My dad turns 45 today. With the exception of the birthdays he celebrated before he joined my mom and I in Canada in 1994, this is the first time he’s celebrated it without us. I found out today that he was supposed to go fly to the Philippines on the 15th, two days ago, and that his flight’s moved to Wednesday the 19th. He’s supposed to be there until December. He moved out on the 13th but, even then, I don’t know what to make of it all.

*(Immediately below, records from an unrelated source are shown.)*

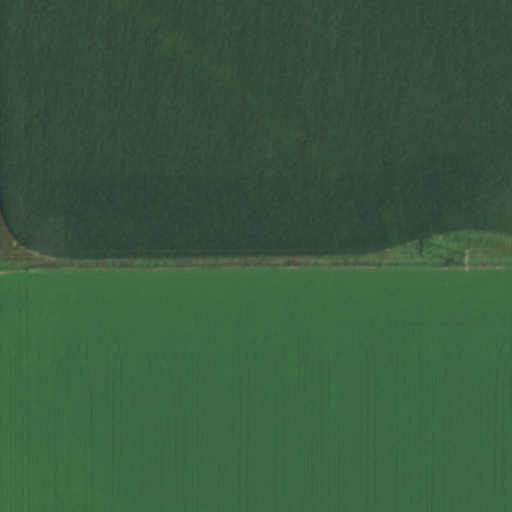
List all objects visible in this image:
power tower: (461, 259)
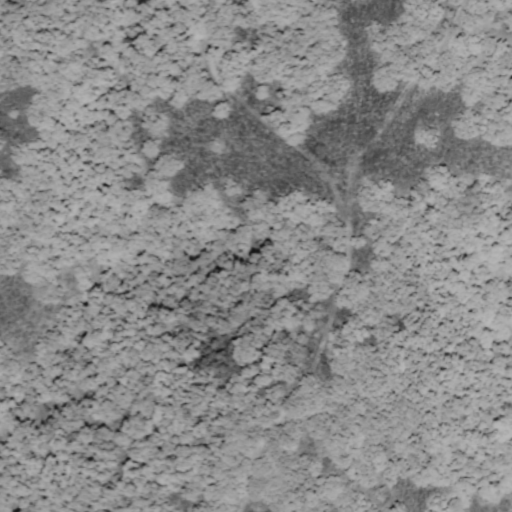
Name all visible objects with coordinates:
road: (347, 249)
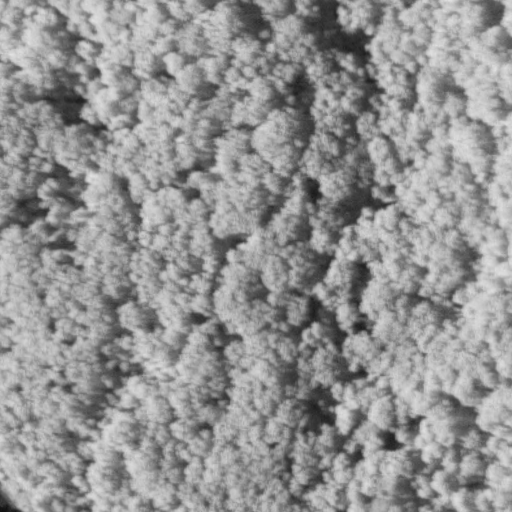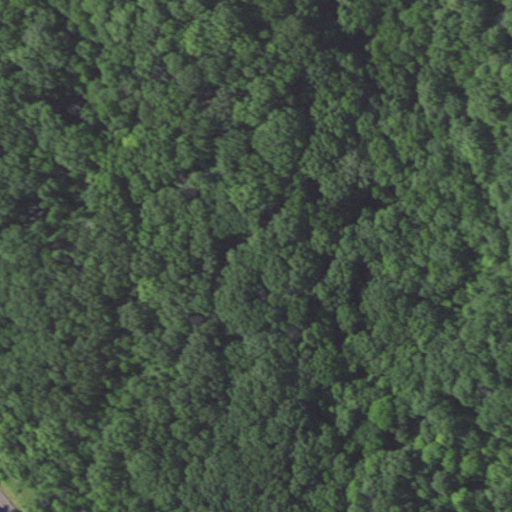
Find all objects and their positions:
road: (8, 501)
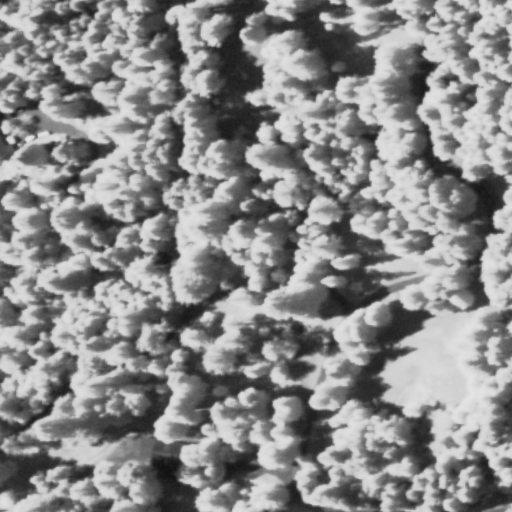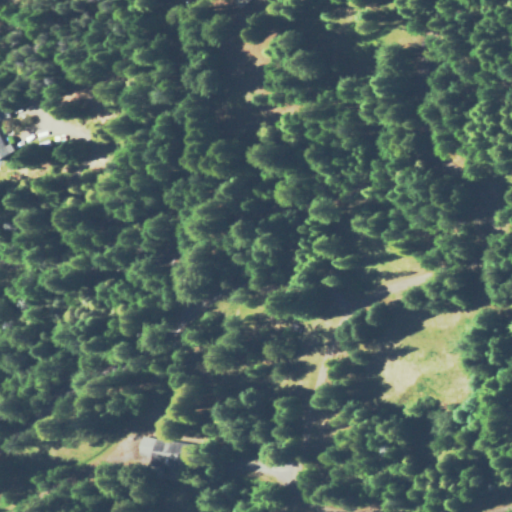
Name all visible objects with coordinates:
building: (5, 149)
road: (57, 315)
building: (162, 451)
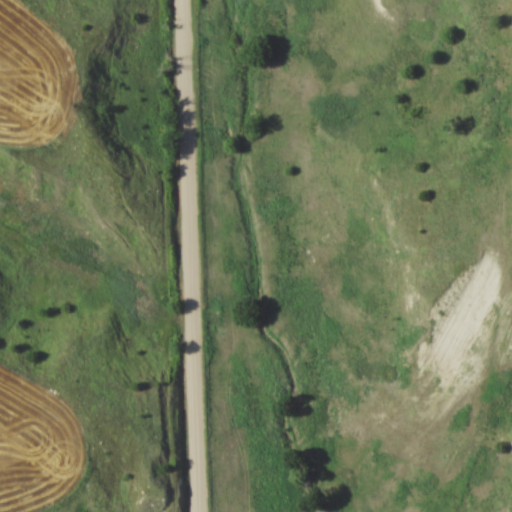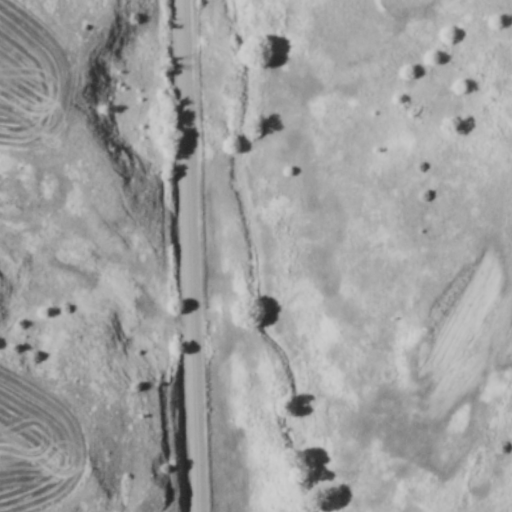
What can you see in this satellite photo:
road: (190, 256)
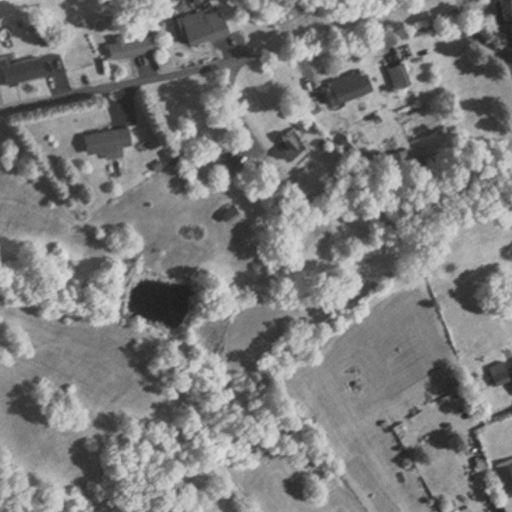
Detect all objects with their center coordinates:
road: (259, 57)
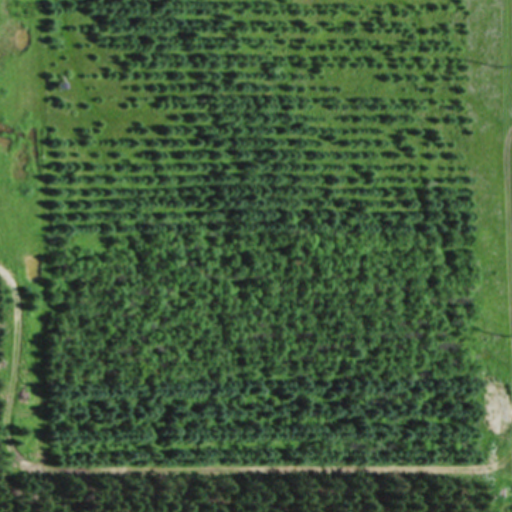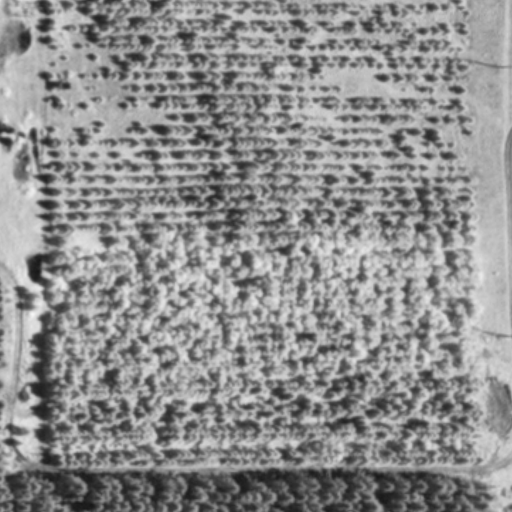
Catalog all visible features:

I’m not really sure what to make of this post. On one hand I’m eating through the backlog I’ve built up in the last month. On the other hand I think I’m just trying to make sense of what’s happening through the form I’m most comfortable with: writing. There’s a strange duality in how I feel about everything of late. I try to underplay it with depreciating humour, which of course is a defense mechanism against letting it affect me too much, especially when I’m out with friends. But I can’t help feeling conflicted when I get home and sit and think. I have a lot of anger and hatred and resentment—that’s natural for me—but at the same time, there’s an infinitesimal ounce of care that I feel buried beneath all of that cynicism and disillusionment; that’s natural for me as well.
Psalm 22 has been a real source of comfort and assurance over the last week. The nineteenth verse sticks with me:
But you, O Lord, do not be far away! O my help, come quickly to my aid!
These are obviously trying times and though my faith in humanity/men/a man is tested, I am happy that my faith in God is not.